- What is being asked
In the records below, locate the line containing "Seiten außerhalb der Bloggerwelt", then extract it and all following lines exactly, ending with the last line.
#### Material provided
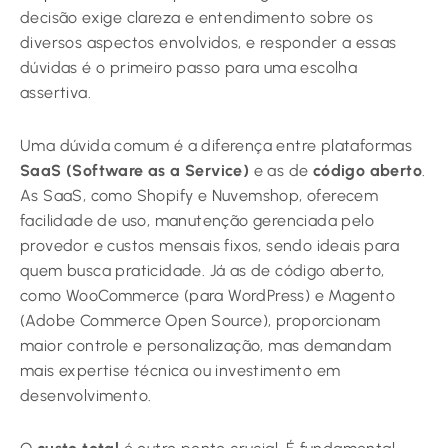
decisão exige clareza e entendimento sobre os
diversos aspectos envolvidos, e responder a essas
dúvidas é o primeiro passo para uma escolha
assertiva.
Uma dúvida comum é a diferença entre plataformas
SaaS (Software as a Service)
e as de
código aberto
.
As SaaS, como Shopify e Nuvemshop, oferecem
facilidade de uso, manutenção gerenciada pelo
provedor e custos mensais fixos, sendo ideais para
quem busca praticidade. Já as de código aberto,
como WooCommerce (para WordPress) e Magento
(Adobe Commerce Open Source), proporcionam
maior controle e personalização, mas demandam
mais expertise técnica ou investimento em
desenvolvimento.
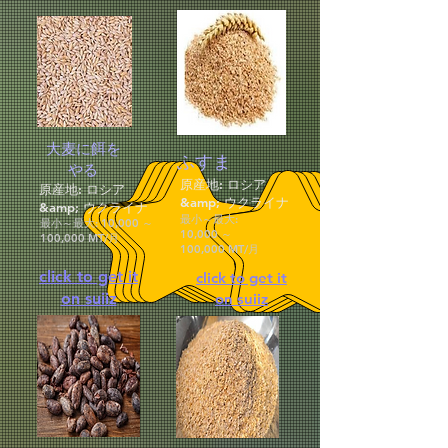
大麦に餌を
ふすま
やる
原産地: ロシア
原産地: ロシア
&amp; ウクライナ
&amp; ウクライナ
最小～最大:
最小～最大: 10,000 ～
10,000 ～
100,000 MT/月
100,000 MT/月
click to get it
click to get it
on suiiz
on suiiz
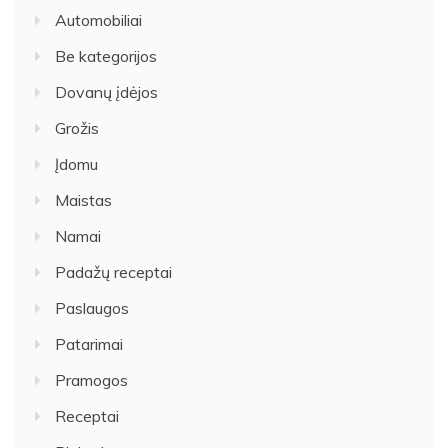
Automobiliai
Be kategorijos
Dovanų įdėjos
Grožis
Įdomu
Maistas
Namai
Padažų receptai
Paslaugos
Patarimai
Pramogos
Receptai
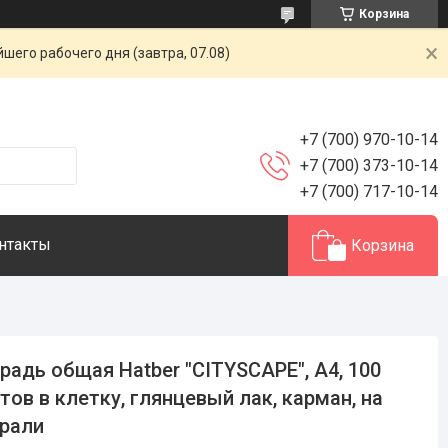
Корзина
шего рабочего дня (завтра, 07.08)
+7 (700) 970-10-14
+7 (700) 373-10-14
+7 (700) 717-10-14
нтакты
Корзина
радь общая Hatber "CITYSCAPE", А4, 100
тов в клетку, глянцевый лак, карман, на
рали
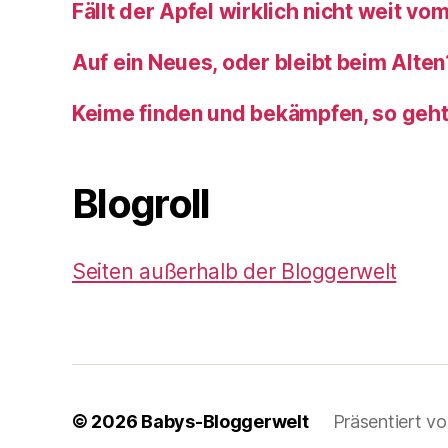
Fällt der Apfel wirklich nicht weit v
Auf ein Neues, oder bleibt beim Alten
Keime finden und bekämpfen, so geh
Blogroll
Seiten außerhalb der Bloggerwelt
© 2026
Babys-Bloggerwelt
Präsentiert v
########
- Exercise output
Seiten außerhalb der Bloggerwelt
© 2026
Babys-Bloggerwelt
Präsentiert v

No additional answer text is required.